Available data: Begin

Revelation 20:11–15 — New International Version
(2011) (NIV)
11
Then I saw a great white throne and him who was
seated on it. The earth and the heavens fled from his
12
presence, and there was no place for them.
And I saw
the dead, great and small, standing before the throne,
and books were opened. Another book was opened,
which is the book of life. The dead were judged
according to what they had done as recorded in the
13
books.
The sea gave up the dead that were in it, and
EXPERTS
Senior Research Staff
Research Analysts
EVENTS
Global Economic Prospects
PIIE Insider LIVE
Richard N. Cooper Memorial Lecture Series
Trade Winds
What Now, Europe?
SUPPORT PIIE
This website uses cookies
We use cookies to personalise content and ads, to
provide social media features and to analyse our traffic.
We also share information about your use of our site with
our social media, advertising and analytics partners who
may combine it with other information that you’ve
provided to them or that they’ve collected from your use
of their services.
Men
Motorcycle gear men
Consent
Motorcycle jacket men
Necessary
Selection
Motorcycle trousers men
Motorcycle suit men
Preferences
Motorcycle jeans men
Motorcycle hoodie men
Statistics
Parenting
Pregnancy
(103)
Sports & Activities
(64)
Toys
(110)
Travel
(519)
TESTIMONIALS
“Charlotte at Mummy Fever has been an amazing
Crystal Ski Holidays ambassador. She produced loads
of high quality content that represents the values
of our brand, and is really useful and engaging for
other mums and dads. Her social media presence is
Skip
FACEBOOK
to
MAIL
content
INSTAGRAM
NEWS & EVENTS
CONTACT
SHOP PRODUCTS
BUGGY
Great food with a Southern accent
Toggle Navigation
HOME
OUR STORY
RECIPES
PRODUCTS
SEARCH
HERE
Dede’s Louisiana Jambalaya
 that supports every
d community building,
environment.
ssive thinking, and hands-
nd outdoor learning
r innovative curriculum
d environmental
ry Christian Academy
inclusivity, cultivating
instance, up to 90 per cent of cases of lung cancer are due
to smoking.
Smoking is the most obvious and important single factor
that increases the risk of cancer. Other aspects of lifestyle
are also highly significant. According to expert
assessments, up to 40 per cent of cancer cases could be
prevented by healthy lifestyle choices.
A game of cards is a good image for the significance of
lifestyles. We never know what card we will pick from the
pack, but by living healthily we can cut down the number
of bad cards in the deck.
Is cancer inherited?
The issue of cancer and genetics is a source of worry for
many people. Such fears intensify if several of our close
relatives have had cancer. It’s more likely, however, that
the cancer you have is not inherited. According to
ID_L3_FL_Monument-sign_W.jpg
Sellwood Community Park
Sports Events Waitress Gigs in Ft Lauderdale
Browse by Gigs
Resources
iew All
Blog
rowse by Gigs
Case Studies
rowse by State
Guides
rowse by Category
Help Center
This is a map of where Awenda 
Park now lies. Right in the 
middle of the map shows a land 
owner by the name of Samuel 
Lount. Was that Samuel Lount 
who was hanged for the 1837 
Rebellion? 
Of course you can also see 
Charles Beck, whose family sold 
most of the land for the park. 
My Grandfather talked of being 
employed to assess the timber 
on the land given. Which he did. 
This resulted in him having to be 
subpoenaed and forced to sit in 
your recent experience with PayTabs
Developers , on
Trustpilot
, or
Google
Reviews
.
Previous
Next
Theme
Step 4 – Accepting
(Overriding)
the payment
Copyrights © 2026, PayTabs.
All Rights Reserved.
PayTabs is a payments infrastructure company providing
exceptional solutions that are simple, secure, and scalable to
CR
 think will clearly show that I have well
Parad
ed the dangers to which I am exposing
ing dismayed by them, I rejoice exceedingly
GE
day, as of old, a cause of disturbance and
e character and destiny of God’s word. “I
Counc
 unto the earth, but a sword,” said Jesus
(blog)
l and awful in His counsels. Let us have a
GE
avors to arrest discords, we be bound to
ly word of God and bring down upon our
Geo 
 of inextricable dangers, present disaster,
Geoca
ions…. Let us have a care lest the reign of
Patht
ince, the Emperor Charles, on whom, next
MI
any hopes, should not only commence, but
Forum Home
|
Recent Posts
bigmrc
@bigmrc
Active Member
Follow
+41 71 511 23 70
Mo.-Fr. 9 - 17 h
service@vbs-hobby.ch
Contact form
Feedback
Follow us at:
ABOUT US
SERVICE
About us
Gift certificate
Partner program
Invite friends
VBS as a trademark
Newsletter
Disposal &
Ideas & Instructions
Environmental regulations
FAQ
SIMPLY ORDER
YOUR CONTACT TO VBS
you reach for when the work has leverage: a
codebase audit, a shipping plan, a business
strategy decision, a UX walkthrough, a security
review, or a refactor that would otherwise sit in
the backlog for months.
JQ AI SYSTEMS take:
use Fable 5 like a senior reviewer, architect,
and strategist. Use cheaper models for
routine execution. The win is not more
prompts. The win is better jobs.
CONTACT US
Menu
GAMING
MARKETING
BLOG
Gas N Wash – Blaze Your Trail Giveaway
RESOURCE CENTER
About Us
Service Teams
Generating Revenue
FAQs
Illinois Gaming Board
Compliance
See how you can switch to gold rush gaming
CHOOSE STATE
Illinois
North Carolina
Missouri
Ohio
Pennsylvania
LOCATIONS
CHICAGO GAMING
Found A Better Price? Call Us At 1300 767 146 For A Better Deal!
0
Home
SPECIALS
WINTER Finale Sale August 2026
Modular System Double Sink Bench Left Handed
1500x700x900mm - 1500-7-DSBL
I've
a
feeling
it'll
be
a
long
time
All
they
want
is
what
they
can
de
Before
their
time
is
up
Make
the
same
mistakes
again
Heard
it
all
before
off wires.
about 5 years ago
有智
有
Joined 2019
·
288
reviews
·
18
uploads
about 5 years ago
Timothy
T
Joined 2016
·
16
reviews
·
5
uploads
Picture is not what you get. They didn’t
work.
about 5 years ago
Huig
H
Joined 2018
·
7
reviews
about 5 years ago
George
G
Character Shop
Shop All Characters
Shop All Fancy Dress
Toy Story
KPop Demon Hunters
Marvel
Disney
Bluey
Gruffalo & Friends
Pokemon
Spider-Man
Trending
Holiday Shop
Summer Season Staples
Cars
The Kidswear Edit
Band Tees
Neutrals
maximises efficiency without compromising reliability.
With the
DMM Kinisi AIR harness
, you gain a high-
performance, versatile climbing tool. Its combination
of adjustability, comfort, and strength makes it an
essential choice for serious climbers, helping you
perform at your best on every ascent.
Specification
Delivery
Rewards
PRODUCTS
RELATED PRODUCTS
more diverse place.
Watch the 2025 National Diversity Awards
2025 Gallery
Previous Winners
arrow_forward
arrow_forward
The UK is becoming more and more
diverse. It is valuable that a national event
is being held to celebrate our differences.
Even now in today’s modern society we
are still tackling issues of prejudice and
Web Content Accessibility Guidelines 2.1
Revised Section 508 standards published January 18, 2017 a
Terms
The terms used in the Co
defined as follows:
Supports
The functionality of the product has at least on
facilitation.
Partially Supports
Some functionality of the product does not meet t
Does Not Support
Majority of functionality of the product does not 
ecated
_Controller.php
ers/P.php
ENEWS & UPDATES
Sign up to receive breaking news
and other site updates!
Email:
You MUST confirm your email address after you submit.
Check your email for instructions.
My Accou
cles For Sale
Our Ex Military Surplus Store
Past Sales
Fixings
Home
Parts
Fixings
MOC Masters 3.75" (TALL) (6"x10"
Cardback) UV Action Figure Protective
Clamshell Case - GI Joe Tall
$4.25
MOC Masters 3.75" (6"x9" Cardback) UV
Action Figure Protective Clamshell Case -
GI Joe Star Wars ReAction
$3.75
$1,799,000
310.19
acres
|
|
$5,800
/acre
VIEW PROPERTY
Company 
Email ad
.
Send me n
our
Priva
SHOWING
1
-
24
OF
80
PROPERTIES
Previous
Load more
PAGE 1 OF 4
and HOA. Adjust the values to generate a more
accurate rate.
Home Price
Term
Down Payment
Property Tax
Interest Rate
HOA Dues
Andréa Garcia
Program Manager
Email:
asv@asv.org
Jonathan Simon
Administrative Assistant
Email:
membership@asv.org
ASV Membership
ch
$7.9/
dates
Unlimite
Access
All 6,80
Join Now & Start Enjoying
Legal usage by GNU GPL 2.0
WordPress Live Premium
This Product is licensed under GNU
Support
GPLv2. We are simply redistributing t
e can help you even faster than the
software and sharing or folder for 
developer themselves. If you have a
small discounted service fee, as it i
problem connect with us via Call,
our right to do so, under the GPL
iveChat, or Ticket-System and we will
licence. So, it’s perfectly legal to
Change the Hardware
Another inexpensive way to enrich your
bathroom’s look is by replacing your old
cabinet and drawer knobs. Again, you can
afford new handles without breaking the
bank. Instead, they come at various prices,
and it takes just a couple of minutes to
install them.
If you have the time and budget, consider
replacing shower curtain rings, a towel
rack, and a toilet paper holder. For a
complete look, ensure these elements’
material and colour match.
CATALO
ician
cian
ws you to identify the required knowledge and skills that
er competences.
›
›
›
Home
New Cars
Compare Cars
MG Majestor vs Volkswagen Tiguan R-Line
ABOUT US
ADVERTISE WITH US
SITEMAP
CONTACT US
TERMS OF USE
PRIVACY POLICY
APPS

Available data: End

Directions
Please copy the items from the beginning through the line containing "that increases the", inclusive, changing "throne" to "seat" and leaving everything else as it is.

Solved exercise
Revelation 20:11–15 — New International Version
(2011) (NIV)
11
Then I saw a great white seat and him who was
seated on it. The earth and the heavens fled from his
12
presence, and there was no place for them.
And I saw
the dead, great and small, standing before the seat,
and books were opened. Another book was opened,
which is the book of life. The dead were judged
according to what they had done as recorded in the
13
books.
The sea gave up the dead that were in it, and
EXPERTS
Senior Research Staff
Research Analysts
EVENTS
Global Economic Prospects
PIIE Insider LIVE
Richard N. Cooper Memorial Lecture Series
Trade Winds
What Now, Europe?
SUPPORT PIIE
This website uses cookies
We use cookies to personalise content and ads, to
provide social media features and to analyse our traffic.
We also share information about your use of our site with
our social media, advertising and analytics partners who
may combine it with other information that you’ve
provided to them or that they’ve collected from your use
of their services.
Men
Motorcycle gear men
Consent
Motorcycle jacket men
Necessary
Selection
Motorcycle trousers men
Motorcycle suit men
Preferences
Motorcycle jeans men
Motorcycle hoodie men
Statistics
Parenting
Pregnancy
(103)
Sports & Activities
(64)
Toys
(110)
Travel
(519)
TESTIMONIALS
“Charlotte at Mummy Fever has been an amazing
Crystal Ski Holidays ambassador. She produced loads
of high quality content that represents the values
of our brand, and is really useful and engaging for
other mums and dads. Her social media presence is
Skip
FACEBOOK
to
MAIL
content
INSTAGRAM
NEWS & EVENTS
CONTACT
SHOP PRODUCTS
BUGGY
Great food with a Southern accent
Toggle Navigation
HOME
OUR STORY
RECIPES
PRODUCTS
SEARCH
HERE
Dede’s Louisiana Jambalaya
 that supports every
d community building,
environment.
ssive thinking, and hands-
nd outdoor learning
r innovative curriculum
d environmental
ry Christian Academy
inclusivity, cultivating
instance, up to 90 per cent of cases of lung cancer are due
to smoking.
Smoking is the most obvious and important single factor
that increases the risk of cancer. Other aspects of lifestyle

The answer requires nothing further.